(Pictures paired with source code)

..............................

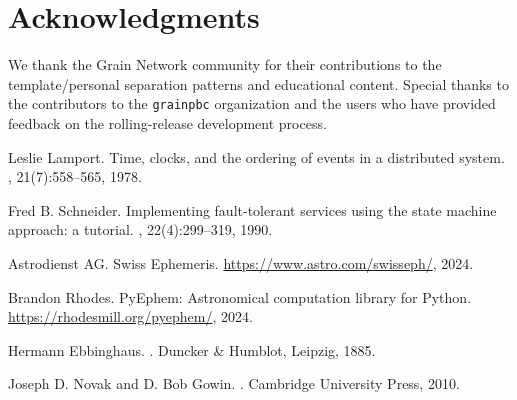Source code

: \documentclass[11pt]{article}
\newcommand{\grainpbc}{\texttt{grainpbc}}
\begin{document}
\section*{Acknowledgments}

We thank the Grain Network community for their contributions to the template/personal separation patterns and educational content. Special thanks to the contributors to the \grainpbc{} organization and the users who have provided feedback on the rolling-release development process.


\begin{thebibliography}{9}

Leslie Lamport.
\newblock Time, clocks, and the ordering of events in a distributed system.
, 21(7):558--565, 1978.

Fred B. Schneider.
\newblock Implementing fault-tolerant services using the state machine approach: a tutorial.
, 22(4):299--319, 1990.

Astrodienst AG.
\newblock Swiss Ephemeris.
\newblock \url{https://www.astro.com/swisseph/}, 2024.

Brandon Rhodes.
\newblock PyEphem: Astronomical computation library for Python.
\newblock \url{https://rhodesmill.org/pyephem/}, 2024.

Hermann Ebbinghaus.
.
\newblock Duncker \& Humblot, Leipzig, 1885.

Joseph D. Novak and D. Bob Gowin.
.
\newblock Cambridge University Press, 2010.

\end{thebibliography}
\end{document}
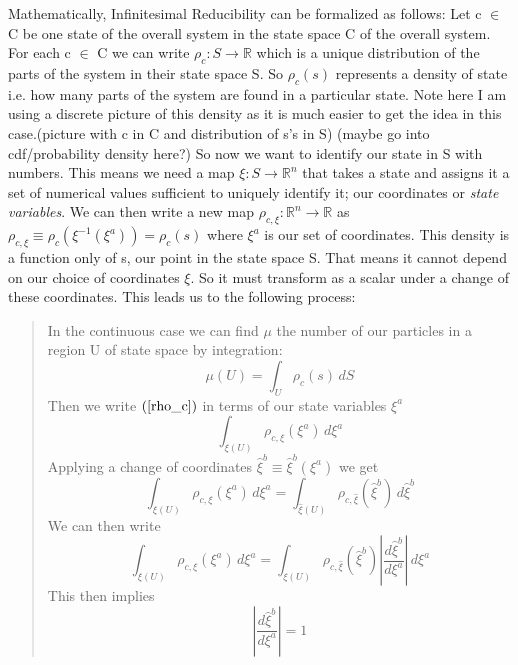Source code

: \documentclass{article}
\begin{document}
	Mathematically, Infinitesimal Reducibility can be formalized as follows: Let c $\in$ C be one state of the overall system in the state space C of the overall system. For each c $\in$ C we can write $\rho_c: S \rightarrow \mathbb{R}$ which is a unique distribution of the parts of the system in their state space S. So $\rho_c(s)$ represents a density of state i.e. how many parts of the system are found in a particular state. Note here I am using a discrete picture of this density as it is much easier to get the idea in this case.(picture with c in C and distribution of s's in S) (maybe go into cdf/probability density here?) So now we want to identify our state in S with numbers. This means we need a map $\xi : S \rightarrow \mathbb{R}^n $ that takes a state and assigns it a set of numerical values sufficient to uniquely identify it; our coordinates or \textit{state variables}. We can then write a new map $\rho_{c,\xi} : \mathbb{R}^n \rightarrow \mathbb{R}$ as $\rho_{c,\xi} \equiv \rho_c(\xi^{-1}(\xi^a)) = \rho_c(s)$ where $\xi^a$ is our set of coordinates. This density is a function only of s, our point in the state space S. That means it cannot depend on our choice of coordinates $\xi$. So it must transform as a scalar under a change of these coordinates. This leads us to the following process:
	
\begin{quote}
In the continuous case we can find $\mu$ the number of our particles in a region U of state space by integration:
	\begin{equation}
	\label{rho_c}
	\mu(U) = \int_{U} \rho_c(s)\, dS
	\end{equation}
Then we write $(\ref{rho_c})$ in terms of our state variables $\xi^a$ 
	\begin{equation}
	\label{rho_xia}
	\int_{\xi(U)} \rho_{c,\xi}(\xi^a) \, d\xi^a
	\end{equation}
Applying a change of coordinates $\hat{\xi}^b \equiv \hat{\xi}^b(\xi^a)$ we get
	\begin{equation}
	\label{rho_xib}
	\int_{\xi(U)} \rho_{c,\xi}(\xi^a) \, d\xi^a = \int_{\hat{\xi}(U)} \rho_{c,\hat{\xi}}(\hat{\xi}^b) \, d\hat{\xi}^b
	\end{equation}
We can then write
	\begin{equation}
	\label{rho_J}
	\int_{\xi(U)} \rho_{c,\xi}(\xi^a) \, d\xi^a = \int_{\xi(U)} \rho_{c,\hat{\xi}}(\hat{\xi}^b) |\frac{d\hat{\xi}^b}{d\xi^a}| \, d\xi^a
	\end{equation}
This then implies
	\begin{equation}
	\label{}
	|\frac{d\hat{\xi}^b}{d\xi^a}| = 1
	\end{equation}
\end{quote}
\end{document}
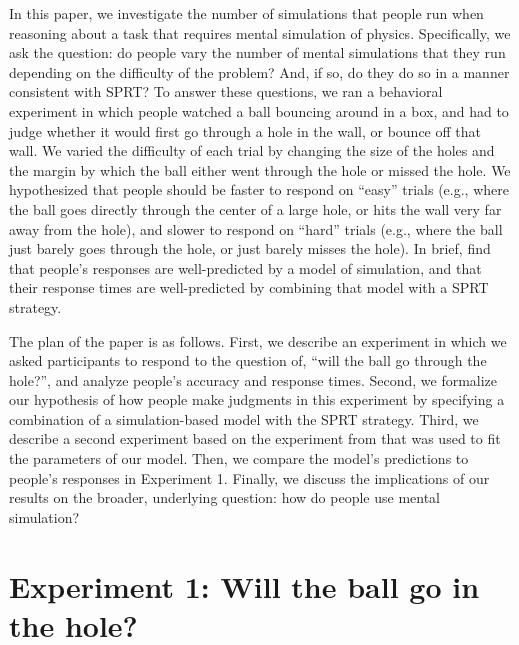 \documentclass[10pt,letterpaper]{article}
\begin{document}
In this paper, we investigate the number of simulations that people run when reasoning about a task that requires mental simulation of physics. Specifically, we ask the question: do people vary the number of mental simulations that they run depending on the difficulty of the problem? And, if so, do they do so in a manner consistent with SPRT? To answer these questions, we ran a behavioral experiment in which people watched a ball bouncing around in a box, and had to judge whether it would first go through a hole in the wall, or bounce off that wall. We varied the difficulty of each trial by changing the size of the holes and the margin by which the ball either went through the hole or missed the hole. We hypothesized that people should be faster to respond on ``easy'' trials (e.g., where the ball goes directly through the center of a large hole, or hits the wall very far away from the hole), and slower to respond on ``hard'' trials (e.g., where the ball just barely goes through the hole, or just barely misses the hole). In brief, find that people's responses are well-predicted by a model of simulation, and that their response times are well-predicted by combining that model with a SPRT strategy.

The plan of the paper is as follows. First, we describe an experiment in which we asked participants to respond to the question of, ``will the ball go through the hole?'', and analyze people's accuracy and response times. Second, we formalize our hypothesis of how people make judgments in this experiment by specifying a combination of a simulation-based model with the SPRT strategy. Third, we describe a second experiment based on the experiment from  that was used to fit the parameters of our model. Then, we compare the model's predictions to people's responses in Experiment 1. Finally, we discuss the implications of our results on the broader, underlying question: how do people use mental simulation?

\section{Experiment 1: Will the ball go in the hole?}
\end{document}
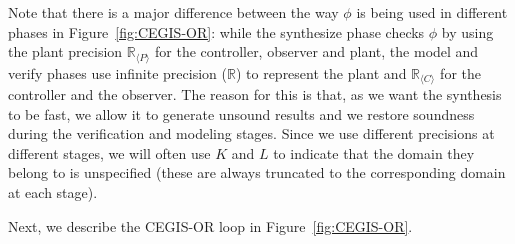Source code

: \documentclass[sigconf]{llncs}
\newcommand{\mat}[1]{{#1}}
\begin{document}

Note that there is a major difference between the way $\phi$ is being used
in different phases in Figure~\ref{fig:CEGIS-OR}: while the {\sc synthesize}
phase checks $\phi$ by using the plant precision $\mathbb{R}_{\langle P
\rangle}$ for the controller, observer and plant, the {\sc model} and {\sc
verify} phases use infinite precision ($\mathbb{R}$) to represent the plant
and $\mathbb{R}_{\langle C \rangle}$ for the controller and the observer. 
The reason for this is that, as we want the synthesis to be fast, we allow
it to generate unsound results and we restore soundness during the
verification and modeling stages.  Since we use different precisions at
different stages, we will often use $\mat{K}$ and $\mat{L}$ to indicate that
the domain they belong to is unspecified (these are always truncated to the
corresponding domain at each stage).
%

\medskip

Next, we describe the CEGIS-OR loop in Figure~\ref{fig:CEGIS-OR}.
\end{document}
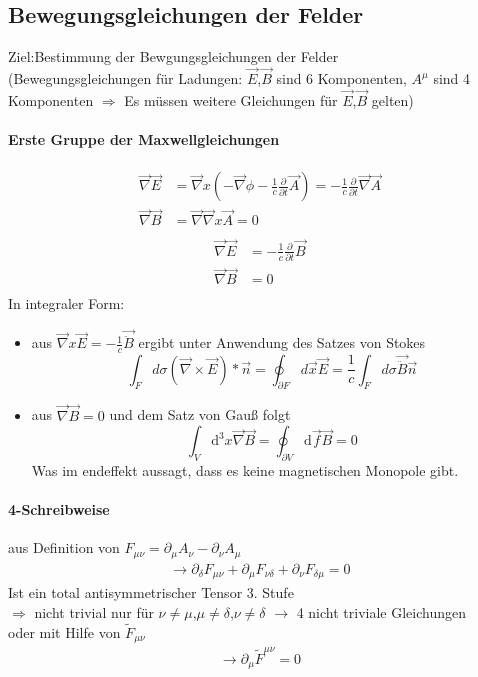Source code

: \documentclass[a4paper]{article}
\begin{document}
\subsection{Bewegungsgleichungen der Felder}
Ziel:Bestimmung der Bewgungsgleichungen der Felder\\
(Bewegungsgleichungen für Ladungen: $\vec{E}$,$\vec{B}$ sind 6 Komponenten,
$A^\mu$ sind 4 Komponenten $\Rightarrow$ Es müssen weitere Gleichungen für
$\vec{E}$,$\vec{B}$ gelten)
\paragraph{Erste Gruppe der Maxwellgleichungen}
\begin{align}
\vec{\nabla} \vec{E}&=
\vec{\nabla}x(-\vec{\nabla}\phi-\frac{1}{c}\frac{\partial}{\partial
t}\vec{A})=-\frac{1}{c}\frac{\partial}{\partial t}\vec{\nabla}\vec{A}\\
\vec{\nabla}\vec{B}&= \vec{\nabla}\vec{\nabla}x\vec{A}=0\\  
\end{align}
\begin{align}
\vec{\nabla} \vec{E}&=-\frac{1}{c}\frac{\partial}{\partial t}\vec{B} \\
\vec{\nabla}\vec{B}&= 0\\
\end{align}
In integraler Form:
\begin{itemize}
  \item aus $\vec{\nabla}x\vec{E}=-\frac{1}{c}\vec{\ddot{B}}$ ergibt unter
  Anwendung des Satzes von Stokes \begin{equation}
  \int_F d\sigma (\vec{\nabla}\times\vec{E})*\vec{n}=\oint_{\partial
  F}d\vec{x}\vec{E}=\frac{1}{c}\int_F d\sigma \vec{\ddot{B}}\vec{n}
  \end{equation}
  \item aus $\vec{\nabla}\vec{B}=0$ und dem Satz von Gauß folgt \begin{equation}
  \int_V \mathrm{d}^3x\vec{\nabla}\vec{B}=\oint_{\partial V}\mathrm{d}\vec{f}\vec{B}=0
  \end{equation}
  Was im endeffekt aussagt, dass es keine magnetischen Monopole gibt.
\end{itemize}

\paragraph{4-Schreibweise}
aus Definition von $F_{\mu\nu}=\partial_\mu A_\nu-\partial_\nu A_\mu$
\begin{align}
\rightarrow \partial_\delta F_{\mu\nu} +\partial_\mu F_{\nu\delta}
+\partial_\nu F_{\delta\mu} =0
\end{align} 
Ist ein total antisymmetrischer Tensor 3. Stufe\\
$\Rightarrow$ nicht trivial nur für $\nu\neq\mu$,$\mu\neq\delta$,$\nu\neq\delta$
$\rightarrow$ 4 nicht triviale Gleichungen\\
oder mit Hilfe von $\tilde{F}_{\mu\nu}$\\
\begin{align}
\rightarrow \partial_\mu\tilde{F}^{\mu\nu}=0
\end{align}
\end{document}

..............................

Looking at the records above, return exactly the lines from the line with "the controller, observer" to the line with "The reason for", both ends included.

» Expected answer
\rangle}$ for the controller, observer and plant, the {\sc model} and {\sc
verify} phases use infinite precision ($\mathbb{R}$) to represent the plant
and $\mathbb{R}_{\langle C \rangle}$ for the controller and the observer. 
The reason for this is that, as we want the synthesis to be fast, we allow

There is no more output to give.